Collected data:
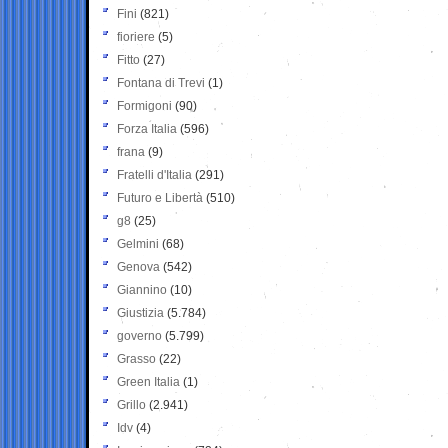
Fini
(821)
fioriere
(5)
Fitto
(27)
Fontana di Trevi
(1)
Formigoni
(90)
Forza Italia
(596)
frana
(9)
Fratelli d'Italia
(291)
Futuro e Libertà
(510)
g8
(25)
Gelmini
(68)
Genova
(542)
Giannino
(10)
Giustizia
(5.784)
governo
(5.799)
Grasso
(22)
Green Italia
(1)
Grillo
(2.941)
Idv
(4)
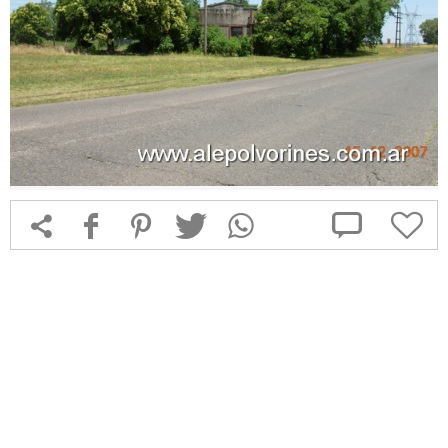



f
1
T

WORK REQUIRED: Locate every line in the listing above that contains the string "Italia", matching case exactly, and copy each of those lines.

SOLUTION TO THE PROBLEM:
Forza Italia
Fratelli d'Italia
Green Italia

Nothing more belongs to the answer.